Remember the NLRB's new sneak-attack union election rule? The rule lets unions surprise complacent companies with fast-track union elections. A federal court in DC just invalidated the rule. That's good news for employers. For now, at least...
The court nailed the rule on a technicality. The two Democratic members of the NLRB basically passed the rule over e-mail without any reply from the NLRB's lone Republican member. That wasn't a quorum, said the court.
Still, the court emphasized that its ruling "need not necessarily spell the end of the final rule for all time." The door is open for President Obama's newly-appointed NLRB to pass the rule again. The court put it this way:
[I]t may well be that, had a quorum participated in [the rule's] promulgation, the final rule would have been found perfectly lawful. As a result, nothing appears to prevent a properly constituted quorum of the Board from voting to adopt the rule if it has the desire to do so.
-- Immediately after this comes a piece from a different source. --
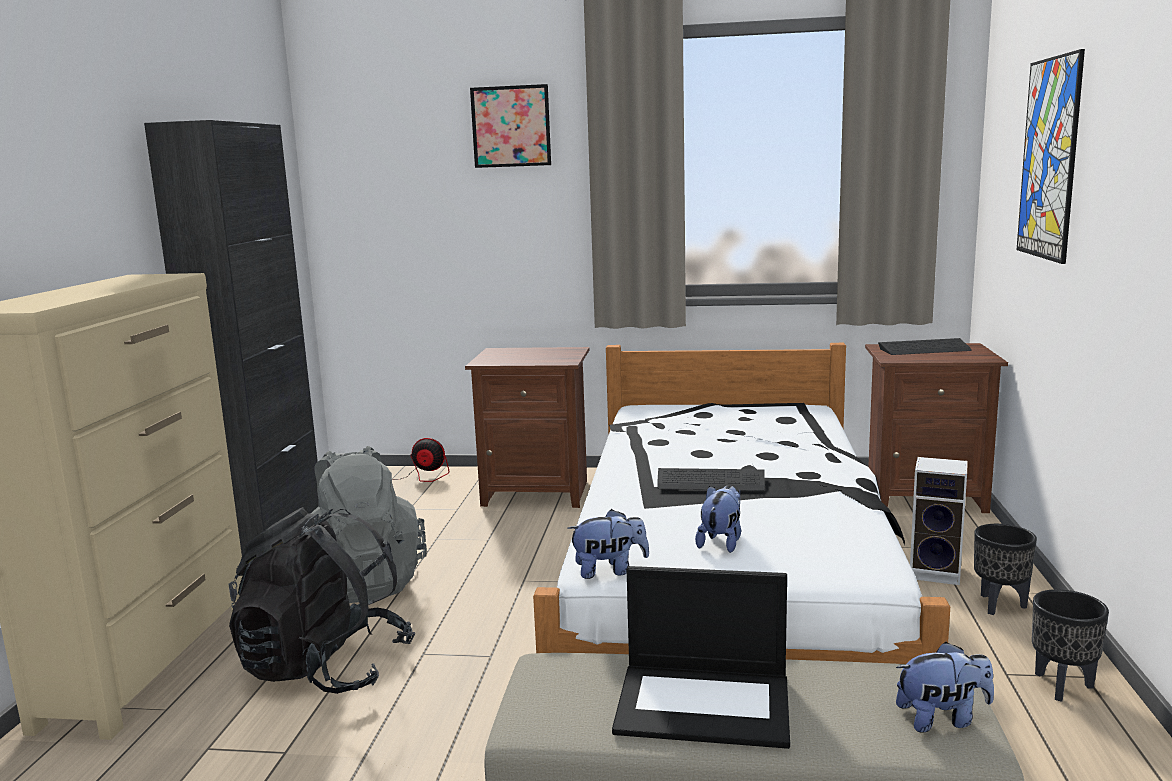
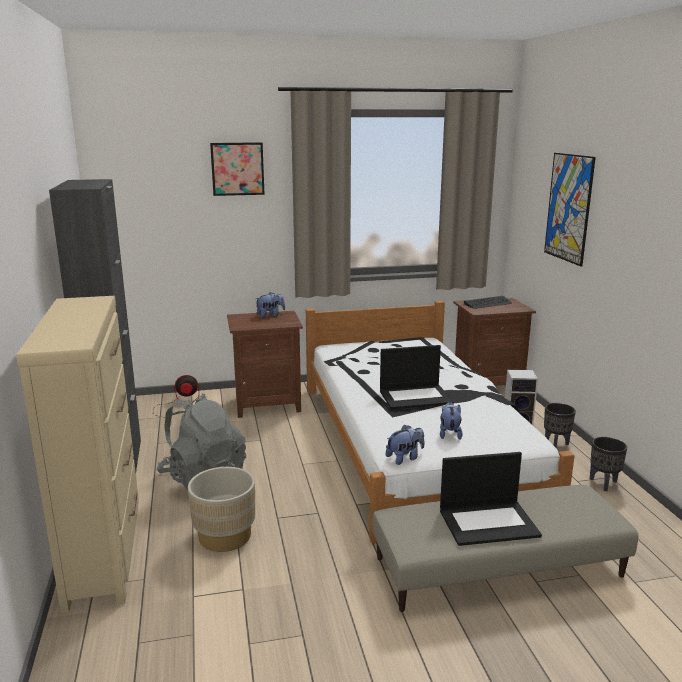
camera: 20 degrees left, 5 degrees up
(325, 668) = (225, 536): black backpack -> beige planter
(710, 482) = (416, 397): keyboard -> laptop
(942, 719) = (594, 511): plush toy -> plush toy (270, 315)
Expect the NLRB to take a second bite at the apple. I think it’s just a matter of time. But what should employers do while we wait?
You might take steps now to resist a union organizing drive in short-order. Unions thrive on the element of surprise, even under the current union election rules. We've written about it before. That puts advance preparedness at a premium. For example, you might:
- Identify employees who qualify as "supervisors" in the NLRB's eyes, so they can be trained how to spot and react to covert union activity.
- Ask your employees about their job satisfaction and address any concerns before a union does.
- Task a rapid deployment team who is armed with an action plan to execute if you detect union activity.
- Check your employee handbook for provisions that could trigger an unfair labor practice charge, such as an overly broad social media policy.
I doubt we’ve heard the last from the NLRB.